Review: Courrier des États-Unis, 16 April 1868.

La Belle-Hélène, translated into English, obtained a great success at the New York Theatre. This reputation can only add to that of the original work at the Théâtre-Francais, where the crowd inundates the doorways every evening. The introductory chorus in the first act charms the spectators right away with its agreeable notes, but the enthusiasm knows no bounds when Mlle Tostée appears, looking like the Queen of the Vestals and followed by a retinue of young confidants equal to the virgins of the Helicon. As the loving and chaste dove, surrounded by her faithful and virtuous companions, flees the cruel clutches of the ravisher kite; as the pure and tender turtle-dove calls her constant spouse, burning with ever-new ardor, to offer her homage to Amour, Father of Gods and Men, so La Belle Hélène, or rather Mlle Tostée, comes with her courtesans [heterae] to deposit her votive offerings at Adonis’s feet.

What to say about Agamemnon and his unconquered biceps?

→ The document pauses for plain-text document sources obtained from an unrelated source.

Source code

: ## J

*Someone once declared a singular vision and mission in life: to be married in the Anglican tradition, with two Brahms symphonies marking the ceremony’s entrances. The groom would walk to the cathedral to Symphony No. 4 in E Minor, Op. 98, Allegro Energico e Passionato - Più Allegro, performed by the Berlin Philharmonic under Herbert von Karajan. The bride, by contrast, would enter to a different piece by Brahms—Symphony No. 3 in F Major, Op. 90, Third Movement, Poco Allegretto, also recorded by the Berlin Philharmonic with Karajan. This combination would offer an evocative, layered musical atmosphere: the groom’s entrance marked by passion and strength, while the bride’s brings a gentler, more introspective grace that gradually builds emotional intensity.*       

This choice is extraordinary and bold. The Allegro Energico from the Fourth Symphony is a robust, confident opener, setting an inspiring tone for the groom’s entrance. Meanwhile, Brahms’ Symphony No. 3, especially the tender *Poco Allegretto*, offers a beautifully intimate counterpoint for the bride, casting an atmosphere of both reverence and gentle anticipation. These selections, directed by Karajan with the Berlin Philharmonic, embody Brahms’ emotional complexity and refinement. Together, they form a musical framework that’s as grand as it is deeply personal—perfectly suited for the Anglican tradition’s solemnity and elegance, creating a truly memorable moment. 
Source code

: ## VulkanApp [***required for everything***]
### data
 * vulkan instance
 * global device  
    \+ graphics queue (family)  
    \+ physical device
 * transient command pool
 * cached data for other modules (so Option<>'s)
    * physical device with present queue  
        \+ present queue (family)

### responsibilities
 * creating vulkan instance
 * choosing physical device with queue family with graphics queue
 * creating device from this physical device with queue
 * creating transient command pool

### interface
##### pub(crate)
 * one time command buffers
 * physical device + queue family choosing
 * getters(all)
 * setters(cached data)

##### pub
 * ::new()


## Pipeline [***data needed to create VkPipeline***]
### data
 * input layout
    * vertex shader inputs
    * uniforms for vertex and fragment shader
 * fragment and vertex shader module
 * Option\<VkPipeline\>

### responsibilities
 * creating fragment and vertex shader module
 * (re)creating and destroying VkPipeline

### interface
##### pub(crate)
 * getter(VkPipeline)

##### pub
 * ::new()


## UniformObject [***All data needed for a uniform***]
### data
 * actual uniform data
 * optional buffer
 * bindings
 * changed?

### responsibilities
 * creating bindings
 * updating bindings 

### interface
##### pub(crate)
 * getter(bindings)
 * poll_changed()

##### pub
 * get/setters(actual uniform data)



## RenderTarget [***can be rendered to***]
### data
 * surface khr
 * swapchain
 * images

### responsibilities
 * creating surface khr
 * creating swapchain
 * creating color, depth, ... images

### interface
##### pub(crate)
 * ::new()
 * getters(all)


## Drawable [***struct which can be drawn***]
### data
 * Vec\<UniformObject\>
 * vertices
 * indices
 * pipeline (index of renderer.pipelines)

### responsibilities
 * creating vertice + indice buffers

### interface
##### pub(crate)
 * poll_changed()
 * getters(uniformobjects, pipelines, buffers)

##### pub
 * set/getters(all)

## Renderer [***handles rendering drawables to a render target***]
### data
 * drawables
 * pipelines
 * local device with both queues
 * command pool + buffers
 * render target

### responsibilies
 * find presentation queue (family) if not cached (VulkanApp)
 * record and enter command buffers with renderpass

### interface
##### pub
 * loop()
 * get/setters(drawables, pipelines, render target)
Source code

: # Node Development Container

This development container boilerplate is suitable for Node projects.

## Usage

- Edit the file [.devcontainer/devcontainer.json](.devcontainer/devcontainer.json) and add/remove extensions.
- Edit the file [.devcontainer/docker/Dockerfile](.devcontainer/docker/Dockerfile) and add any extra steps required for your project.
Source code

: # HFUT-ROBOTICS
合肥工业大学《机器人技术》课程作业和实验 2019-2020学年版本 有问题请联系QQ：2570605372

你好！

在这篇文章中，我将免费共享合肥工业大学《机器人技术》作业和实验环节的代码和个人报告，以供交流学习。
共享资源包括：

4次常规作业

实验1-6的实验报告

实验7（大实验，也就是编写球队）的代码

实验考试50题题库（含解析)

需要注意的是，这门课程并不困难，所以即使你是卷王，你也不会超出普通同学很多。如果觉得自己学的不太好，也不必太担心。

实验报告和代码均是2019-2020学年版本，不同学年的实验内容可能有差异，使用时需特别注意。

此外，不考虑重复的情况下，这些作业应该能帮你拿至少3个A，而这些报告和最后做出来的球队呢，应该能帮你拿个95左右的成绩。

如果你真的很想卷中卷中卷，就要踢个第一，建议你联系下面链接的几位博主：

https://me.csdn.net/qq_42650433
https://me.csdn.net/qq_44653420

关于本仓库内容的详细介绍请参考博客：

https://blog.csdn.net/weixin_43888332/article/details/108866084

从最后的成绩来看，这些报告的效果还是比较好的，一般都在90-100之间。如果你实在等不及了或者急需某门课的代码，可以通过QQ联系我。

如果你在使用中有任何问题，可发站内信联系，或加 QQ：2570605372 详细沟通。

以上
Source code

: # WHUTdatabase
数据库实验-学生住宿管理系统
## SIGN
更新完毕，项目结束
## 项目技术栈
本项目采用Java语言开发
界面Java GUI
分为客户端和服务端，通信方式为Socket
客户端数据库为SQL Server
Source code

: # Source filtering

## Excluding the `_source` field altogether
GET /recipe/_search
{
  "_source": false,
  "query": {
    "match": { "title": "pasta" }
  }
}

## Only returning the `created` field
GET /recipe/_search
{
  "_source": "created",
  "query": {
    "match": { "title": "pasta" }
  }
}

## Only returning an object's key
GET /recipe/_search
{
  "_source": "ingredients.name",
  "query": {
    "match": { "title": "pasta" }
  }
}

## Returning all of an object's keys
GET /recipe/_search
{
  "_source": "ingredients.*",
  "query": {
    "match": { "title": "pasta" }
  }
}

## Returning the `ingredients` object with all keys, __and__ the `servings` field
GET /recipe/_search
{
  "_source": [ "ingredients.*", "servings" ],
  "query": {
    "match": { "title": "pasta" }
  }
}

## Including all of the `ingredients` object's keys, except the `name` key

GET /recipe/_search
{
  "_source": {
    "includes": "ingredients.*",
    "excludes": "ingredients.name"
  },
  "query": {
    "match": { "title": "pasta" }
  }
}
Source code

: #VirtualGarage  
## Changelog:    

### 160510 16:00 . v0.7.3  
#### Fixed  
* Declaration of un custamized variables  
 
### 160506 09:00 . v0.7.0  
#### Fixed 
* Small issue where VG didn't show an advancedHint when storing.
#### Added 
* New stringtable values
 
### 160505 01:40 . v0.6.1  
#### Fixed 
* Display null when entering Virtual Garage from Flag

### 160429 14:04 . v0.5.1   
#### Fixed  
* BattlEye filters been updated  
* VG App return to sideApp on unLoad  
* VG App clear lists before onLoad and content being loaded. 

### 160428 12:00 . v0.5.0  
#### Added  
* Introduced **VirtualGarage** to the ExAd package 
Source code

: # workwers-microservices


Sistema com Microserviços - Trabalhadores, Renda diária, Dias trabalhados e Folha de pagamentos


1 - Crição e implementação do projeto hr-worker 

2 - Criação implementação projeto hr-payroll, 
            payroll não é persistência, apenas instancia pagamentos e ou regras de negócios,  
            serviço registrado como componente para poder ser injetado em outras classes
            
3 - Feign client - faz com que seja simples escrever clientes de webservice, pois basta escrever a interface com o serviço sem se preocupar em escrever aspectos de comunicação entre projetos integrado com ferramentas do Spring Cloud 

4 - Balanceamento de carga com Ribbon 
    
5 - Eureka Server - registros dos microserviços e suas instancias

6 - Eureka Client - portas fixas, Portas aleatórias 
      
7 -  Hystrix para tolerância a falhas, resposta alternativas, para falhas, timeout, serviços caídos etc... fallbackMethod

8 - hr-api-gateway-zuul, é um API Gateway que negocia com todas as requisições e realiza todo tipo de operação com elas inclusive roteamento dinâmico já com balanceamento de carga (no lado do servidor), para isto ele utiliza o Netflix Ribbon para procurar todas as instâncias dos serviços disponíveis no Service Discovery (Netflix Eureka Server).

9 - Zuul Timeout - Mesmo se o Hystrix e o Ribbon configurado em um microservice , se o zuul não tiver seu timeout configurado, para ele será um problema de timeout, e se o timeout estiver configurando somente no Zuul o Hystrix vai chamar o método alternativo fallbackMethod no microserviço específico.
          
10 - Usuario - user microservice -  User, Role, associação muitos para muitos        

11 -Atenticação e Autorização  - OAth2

One blow of his fist could reduce a brass mountain to dust, and with a backhand, he could burst asunder the biggest and best-tempered anvil. And the two Ajaxes? And the boiling Achilles, son of Peleus, father of Pyrrhus and friend of Patroclus? What spirit could be so inferior to withstand so many beautiful memories and so much great poetry?

Mlle Tostée, without the slightest hyperbole, is truly inimitable. Even when she’s indisposed, she makes it impossible for anyone at all to handle her role the way she does. She has only to mime it, her acting sparkles with such wit, and she puts so much devilish inspiration into it that she would carry away the audience. Mlle Tostée is at the head of the class in America. If you were to go to the Olympic, Niblo or elsewhere, you’d see that all the actresses look to resemble her or rather to mimic her. They make you think of the fable of the ass who wants to play the flute. Ne sus Minervam. [Don’t teach your grandmother to suck eggs—literally, don’t try to teach Minerva, the goddess of wisdom!]

Offenbach’s music is popular everywhere. In the theaters, you hear only the skipping motifs of the master. The orchestra of The White Fawn murders the airs from La Grande Duchesse  and La Belle Hélène. It’s not only that you would want to see the cancan everywhere. At Niblo’s, a dancer of great talent, Mlle Sohlke, must intersperse her character dances with a nimble step of this type in order to please the public, and it’s thus that the Old World forms the taste of the New.”